To-do item => Find all lines below containing the string "techniques" and return them.

Plain-text document sources:

________________________________________

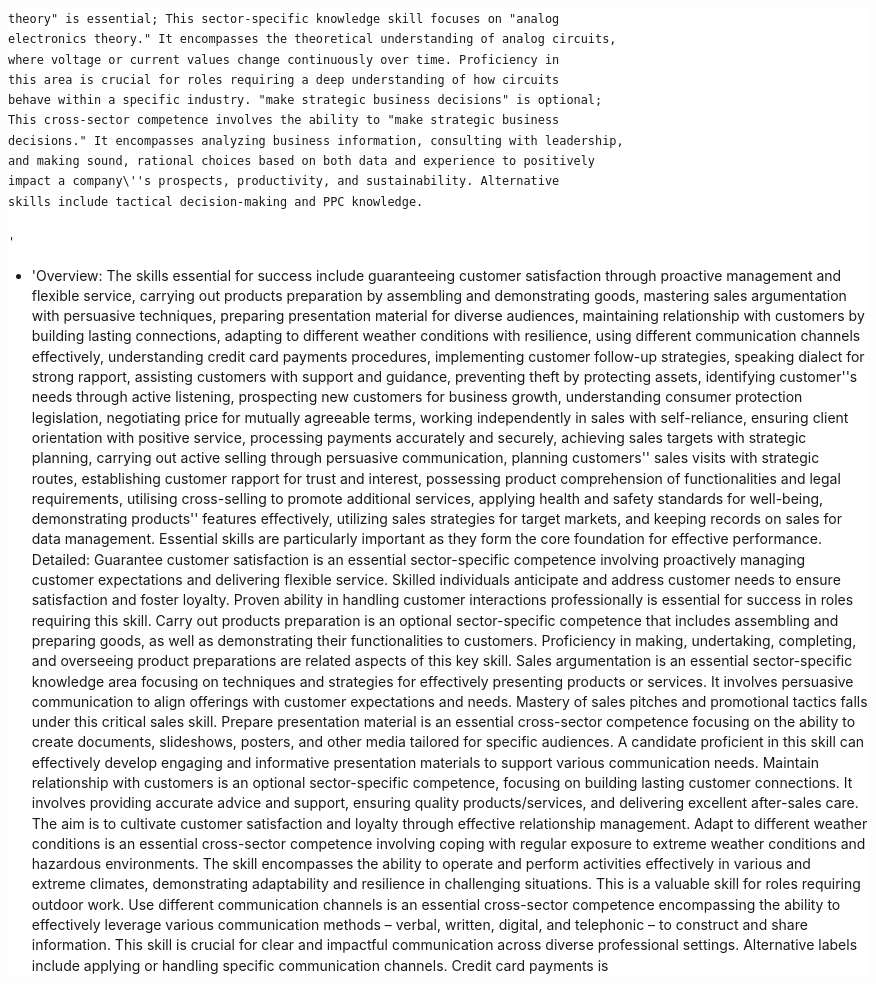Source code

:     theory" is essential; This sector-specific knowledge skill focuses on "analog
    electronics theory." It encompasses the theoretical understanding of analog circuits,
    where voltage or current values change continuously over time. Proficiency in
    this area is crucial for roles requiring a deep understanding of how circuits
    behave within a specific industry. "make strategic business decisions" is optional;
    This cross-sector competence involves the ability to "make strategic business
    decisions." It encompasses analyzing business information, consulting with leadership,
    and making sound, rational choices based on both data and experience to positively
    impact a company\''s prospects, productivity, and sustainability. Alternative
    skills include tactical decision-making and PPC knowledge.

    '
  - 'Overview: The skills essential for success include guaranteeing customer satisfaction
    through proactive management and flexible service, carrying out products preparation
    by assembling and demonstrating goods, mastering sales argumentation with persuasive
    techniques, preparing presentation material for diverse audiences, maintaining
    relationship with customers by building lasting connections, adapting to different
    weather conditions with resilience, using different communication channels effectively,
    understanding credit card payments procedures, implementing customer follow-up
    strategies, speaking dialect for strong rapport, assisting customers with support
    and guidance, preventing theft by protecting assets, identifying customer''s needs
    through active listening, prospecting new customers for business growth, understanding
    consumer protection legislation, negotiating price for mutually agreeable terms,
    working independently in sales with self-reliance, ensuring client orientation
    with positive service, processing payments accurately and securely, achieving
    sales targets with strategic planning, carrying out active selling through persuasive
    communication, planning customers'' sales visits with strategic routes, establishing
    customer rapport for trust and interest, possessing product comprehension of functionalities
    and legal requirements, utilising cross-selling to promote additional services,
    applying health and safety standards for well-being, demonstrating products''
    features effectively, utilizing sales strategies for target markets, and keeping
    records on sales for data management. Essential skills are particularly important
    as they form the core foundation for effective performance. Detailed: Guarantee
    customer satisfaction is an essential sector-specific competence involving proactively
    managing customer expectations and delivering flexible service. Skilled individuals
    anticipate and address customer needs to ensure satisfaction and foster loyalty.
    Proven ability in handling customer interactions professionally is essential for
    success in roles requiring this skill. Carry out products preparation is an optional
    sector-specific competence that includes assembling and preparing goods, as well
    as demonstrating their functionalities to customers. Proficiency in making, undertaking,
    completing, and overseeing product preparations are related aspects of this key
    skill. Sales argumentation is an essential sector-specific knowledge area focusing
    on techniques and strategies for effectively presenting products or services.
    It involves persuasive communication to align offerings with customer expectations
    and needs. Mastery of sales pitches and promotional tactics falls under this critical
    sales skill. Prepare presentation material is an essential cross-sector competence
    focusing on the ability to create documents, slideshows, posters, and other media
    tailored for specific audiences. A candidate proficient in this skill can effectively
    develop engaging and informative presentation materials to support various communication
    needs. Maintain relationship with customers is an optional sector-specific competence,
    focusing on building lasting customer connections. It involves providing accurate
    advice and support, ensuring quality products/services, and delivering excellent
    after-sales care. The aim is to cultivate customer satisfaction and loyalty through
    effective relationship management. Adapt to different weather conditions is an
    essential cross-sector competence involving coping with regular exposure to extreme
    weather conditions and hazardous environments. The skill encompasses the ability
    to operate and perform activities effectively in various and extreme climates,
    demonstrating adaptability and resilience in challenging situations. This is a
    valuable skill for roles requiring outdoor work. Use different communication channels
    is an essential cross-sector competence encompassing the ability to effectively
    leverage various communication methods – verbal, written, digital, and telephonic
    – to construct and share information. This skill is crucial for clear and impactful
    communication across diverse professional settings. Alternative labels include
    applying or handling specific communication channels. Credit card payments is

________________________________________

Solution =>
    techniques, preparing presentation material for diverse audiences, maintaining
    on techniques and strategies for effectively presenting products or services.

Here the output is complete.